Before I elaborate on to the measures that I think will make Bengaluru a better place to live, here is a list of measures or projects that I doubt would make a significant impact -Namma Metro, formation of the Bengaluru Blue Print Action Group (BBPAG) , the frankly foolish proposal for a monorail or any of the numerous committees formed to suggest measures and coordinate between departments to decongest Bengaluru.
The reasons for my skepticism for the above are not under the purview of this article but to summarize they are costly,ineffective, unconstitutional and irrational respectively.
The measures that will make a difference are as follow-
1. Increased Floor Area Ratio (FAR) in the radius of Metro lines
The Government of Karnataka has allowed increased FAR/FSI of four in the 500 metre radius of metro lines for a premium which will be used to fund the Metro Rail Network. Even if we assume that about 40 percent of the area in the 500 metre radius will be occupied by roads, about 63 Sq. km of area in Bengaluru City will be allowed higher FAR thus enabling increased supply of both residential as well as commercial units and lead to increased densification.
According to Randall O Toole ‘(metro) Rail transit doesn’t lead to more growth. If growth takes place along the rail line because of a higher FAR allowance, that translates into less growth somewhere else. Thus, any money paid to allow that growth is money that could have been used for something other than supporting the rail line’. Consequently, areas like Whitefield and Electronic City may see a little lower growth. What I’m pretty sure about is that further outgrowth of commercial centres into areas beyond these places (suburbanization of jobs) will halt for a while.

---

Exercise tasks =>
[a] Reproduce the passage of the Bengaluru article between "Before I elaborate" and "and irrational respectively.", inclusive.
[b] Resume the article on making Bengaluru a better place to live, starting after its final sentence.

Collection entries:
---

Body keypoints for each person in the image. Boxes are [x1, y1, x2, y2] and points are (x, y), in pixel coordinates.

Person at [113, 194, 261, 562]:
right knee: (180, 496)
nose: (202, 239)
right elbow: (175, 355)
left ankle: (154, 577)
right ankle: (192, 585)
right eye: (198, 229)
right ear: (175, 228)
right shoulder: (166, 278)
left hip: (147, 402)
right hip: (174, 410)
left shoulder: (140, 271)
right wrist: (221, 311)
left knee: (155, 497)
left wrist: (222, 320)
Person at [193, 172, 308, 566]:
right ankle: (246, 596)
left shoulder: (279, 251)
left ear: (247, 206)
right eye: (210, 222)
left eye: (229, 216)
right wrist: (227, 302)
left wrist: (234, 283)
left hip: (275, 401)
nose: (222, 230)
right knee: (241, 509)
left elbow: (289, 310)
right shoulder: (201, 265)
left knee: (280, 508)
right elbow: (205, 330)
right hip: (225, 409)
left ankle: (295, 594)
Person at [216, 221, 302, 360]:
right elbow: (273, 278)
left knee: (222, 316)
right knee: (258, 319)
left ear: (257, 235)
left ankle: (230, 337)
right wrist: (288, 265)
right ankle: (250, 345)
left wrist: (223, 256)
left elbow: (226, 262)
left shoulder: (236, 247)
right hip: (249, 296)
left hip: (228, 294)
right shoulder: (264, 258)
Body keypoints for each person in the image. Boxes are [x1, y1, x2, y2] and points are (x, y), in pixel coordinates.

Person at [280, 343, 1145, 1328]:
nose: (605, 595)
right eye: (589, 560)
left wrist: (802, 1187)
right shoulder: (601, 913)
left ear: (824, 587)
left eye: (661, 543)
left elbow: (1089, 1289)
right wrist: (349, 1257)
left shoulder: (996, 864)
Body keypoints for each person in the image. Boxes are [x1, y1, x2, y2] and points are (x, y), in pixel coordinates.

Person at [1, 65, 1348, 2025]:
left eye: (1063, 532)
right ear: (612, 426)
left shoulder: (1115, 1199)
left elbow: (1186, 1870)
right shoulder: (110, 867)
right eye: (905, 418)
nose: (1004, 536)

---

Set of answers =>
[a]
Before I elaborate on to the measures that I think will make Bengaluru a better place to live, here is a list of measures or projects that I doubt would make a significant impact -Namma Metro, formation of the Bengaluru Blue Print Action Group (BBPAG) , the frankly foolish proposal for a monorail or any of the numerous committees formed to suggest measures and coordinate between departments to decongest Bengaluru.
The reasons for my skepticism for the above are not under the purview of this article but to summarize they are costly,ineffective, unconstitutional and irrational respectively.

[b]
We need near blanket FAR increases across the city to stop this needless suburbanization in the long term. However, in the short term, this measure will certainly make a difference in halting the suburbanization of Bengaluru and the destruction of wetlands, lakes and vegetation that accompanies it.
2. Tender SURE
Not many may have heard about Tender SURE. It is a model for rebuilding roads to meet international standards vis a vis enabling supporting infrastructure like dedicated pathways for Optic Fiber Cables (OFCs), Utilities , etc in an aesthetic manner. In effect, this means : no more deathtraps in the form of dug up drains and hanging electric lines on these roads. The best part about it is we will not be seeing the roads being dug up every few months to repair some pipeline or lay OFCs. More than 100 kilometres of roads is proposed to be rebuilt this way and more than 15 kilometres of road construction is either in progress or completed. The completed ones include St. Marks Road and Vittal Mallya Road.
This will not only enable smooth travel across a lot of vital roads of Bengaluru but also help upgrade telecom infrastructure in huge parts of of the city. There would be no more a need to rebuild/ repair the roads in intervals ranging from three months to three years. These roads can withstand Benglureans and our government for more than ten years. One hopes that the Karnataka Government and BBMP expand the programme to include more roads under the Tender SURE scheme.
3. Community led Lake Rejuvenation
As with all things run by the government, lakes too fell into a state of misuse and sewage dumps. After the various lake related incidents last year sparked enormous public outrage, communities and concerned citizens are increasingly coming forward to take control over management of lakes. The BBMP is surprisingly open to the idea and is exploring the possibility to institutionalize it. Hopefully more communities come forward to manage nearby lakes.
4. The end of Siddaramiah’s Chief Ministership
Siddaramiah is due to leave the post of Chief Ministership in another two years and BS Yeddyurappa (BSY) of the BJP will in all probability return as the Karnataka CM. BSY in his earlier term initiated and accelerated many infrastructure projects within the city and did not treat the city as a milch cow to fund vote buying programmes like Anna Bhagya and Ksheera Bhagya.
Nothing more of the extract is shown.